Records from a data collection

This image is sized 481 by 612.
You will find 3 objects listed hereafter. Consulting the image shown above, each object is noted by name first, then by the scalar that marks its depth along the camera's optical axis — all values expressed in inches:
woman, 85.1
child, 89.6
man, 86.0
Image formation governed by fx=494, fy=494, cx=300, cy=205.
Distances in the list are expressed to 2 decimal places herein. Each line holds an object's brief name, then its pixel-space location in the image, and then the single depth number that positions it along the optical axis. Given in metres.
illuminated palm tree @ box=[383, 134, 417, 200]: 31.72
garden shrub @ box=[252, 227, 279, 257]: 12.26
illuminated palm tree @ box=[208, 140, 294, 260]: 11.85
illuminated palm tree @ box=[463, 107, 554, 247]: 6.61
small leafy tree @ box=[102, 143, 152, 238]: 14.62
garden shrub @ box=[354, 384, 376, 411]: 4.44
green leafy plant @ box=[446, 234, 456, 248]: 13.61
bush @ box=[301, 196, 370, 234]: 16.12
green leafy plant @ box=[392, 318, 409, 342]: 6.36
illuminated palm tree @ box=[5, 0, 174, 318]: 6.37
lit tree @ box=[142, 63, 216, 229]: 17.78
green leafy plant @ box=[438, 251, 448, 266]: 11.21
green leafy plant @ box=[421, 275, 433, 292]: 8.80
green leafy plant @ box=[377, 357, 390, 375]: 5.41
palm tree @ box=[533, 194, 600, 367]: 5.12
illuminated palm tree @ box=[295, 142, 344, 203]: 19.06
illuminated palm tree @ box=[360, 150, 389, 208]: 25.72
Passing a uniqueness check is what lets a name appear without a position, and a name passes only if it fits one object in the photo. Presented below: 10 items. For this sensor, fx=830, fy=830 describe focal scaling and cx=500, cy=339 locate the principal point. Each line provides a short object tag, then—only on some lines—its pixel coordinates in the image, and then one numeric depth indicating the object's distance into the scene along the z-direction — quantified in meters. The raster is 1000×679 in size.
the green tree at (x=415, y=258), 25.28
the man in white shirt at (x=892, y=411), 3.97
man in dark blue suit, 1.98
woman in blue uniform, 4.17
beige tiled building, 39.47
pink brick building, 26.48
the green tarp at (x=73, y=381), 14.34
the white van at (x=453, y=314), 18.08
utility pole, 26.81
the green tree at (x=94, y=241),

--- INSTRUCTIONS TO FOLLOW ---
Where a line above includes "green", copy that line.

--- RESPONSE TO THIS TASK ---
green leafy plant @ box=[446, 234, 456, 248]: 13.61
green leafy plant @ box=[392, 318, 409, 342]: 6.36
green leafy plant @ box=[438, 251, 448, 266]: 11.21
green leafy plant @ box=[421, 275, 433, 292]: 8.80
green leafy plant @ box=[377, 357, 390, 375]: 5.41
the green tree at (x=415, y=258), 25.28
the green tarp at (x=73, y=381), 14.34
the green tree at (x=94, y=241),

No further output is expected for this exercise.